Thursday, 27 February 2014

Throttled

He had felt it two nights ago, underneath his skin. The worms of desire had started wiggling, and gnawing at his flesh. The desires that had been sent to a seed for the past three months or so, had suddenly started sprouting. Thoroughly unprepared, he was still coping with this sudden onslaught, trying to figure out what could have provoked it. The past three months had been so peaceful. All he had to worry about was him. Succumbing to this onslaught would mean bowing to the whims and demands of others.  Parading, anticipating, handling rejections, putting yourself out there to be consumed—it was too much work, all in all.

Rejections were a part of deal, yes. But today it had hit him hard. Parth was this uber-macho guy whom everyone had desperately wanted. He did not know what got into him, and he sent a message to Parth. To his surprise, Parth responded favourably. But the interaction had come to an abrupt and awkward end as soon as he said he won’t go fourth base. “Sorry, dude! Then I am not interested,” Parth said in his last message.

Was it about Parth? No, it was about the grounds on which he was turned down that made him feel incomplete and inadequate. He hated himself for not being able to take the plunge yet. He was about to turn twenty-six this year after all. He hated himself for craving for that specific specimen of masculinity that Parth epitomised. How demeaning it was. But then, just like so many other things in life it JUST was. Do you get to engineer your choices and desires consciously? Or do they just happen? And once they do happen, is there much that can be done about them except for yielding to them, or indulging in self-congratulatory ratiocination or intellectual masturbation to justify your not yielding to them? Both exercises seemed equally appealing and futile to him. His only coping mechanism: silence. Pregnant and loaded silence.

His disquietude could perhaps also be traced to this cousin who got married last week. She was exactly his age, so much so that there was a gap of hardly three days between their birthdays. She was one of those cousins whom your parents and family always compare you with, to your chagrin of course, because he/she is miraculously good at every thing they do. She was always better at academics, maths in particular. She always scored more than him. She got into a better college than his. She had wanted to pursue engineering; how on earth then he, being a boy, could have dared to pursue any other discipline, his relatives had insisted. His performance was always weighed against hers. His skills and penchants ...what did they matter!

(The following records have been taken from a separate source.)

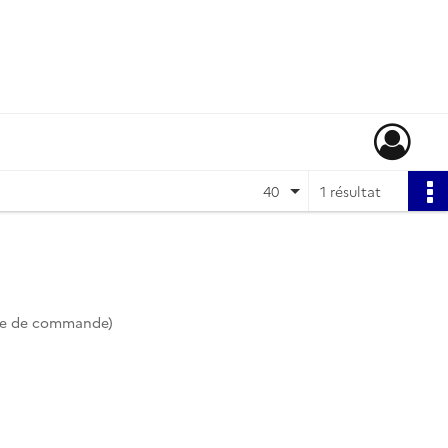
40
1 résultat
te de commande)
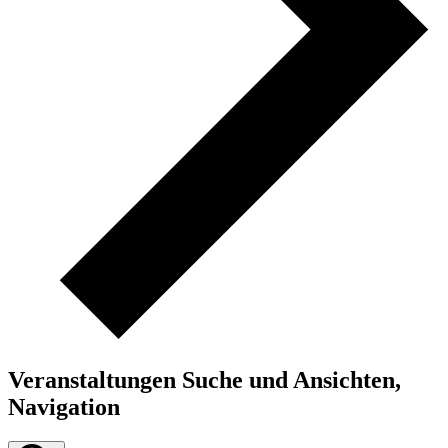
Veranstaltungen Suche und Ansichten,
Navigation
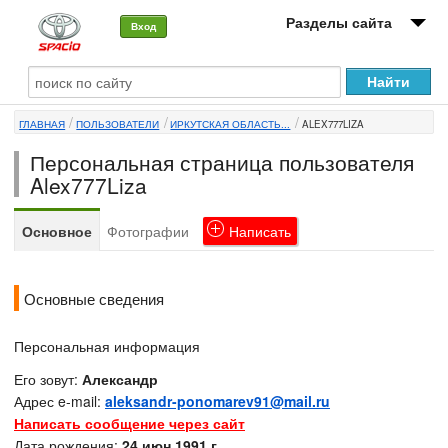
Разделы сайта
Вход
О машине
ГЛАВНАЯ
ПОЛЬЗОВАТЕЛИ
ИРКУТСКАЯ ОБЛАСТЬ...
ALEX777LIZA
Автоклуб
Персональная страница пользователя
Форумы
Alex777Liza
Сервисы и услуги
Основное
Фотографии
Написать
Новости
Основные сведения
Персональная информация
Его зовут:
Александр
Адрес e-mail:
aleksandr-ponomarev91@mail.ru
Написать сообщение через сайт
Дата рождения:
24 июн 1991 г.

And now she beat me even at getting married, he thought. There was of course a strain of jest in his thought. Despite everything he genuinely liked her. It wasn’t her fault after all. She was one of the few people from the family he was fond of. Maybe because they were age mates; maybe because she showed some respect when she talked to him and never made him feel expendable like the others in the clan did; maybe because they studied (and whined about) the same course at the same time. He wanted to attend the marriage. But he did not.

He expected her to personally invite him. Nothing grand— not even a phone call, just a message on facebook would have done the trick. No avail. Her father called up his. His father decided to go. “All of them were asking when are you getting married,” his father told him upon returning from the wedding. His reply was only a smile.  

Majestically, he sat to write, hoping to find some solace in words. But no sooner he reached the second paragraph than he realised that even the writing was throttled. He used terms such as “fourth base”. He remembered how taken aback he was when he observed how the Nobel prize winning author, Toni Morrison, used the word “fuck” ever so organically in her prose.  And he, a person of no literary worth whatsoever, could not do so. He wished he could be as unapologetic as she. Or V whose writings he admired. But inhibitions had clawed deep in his head, and he found it difficult to shake them off.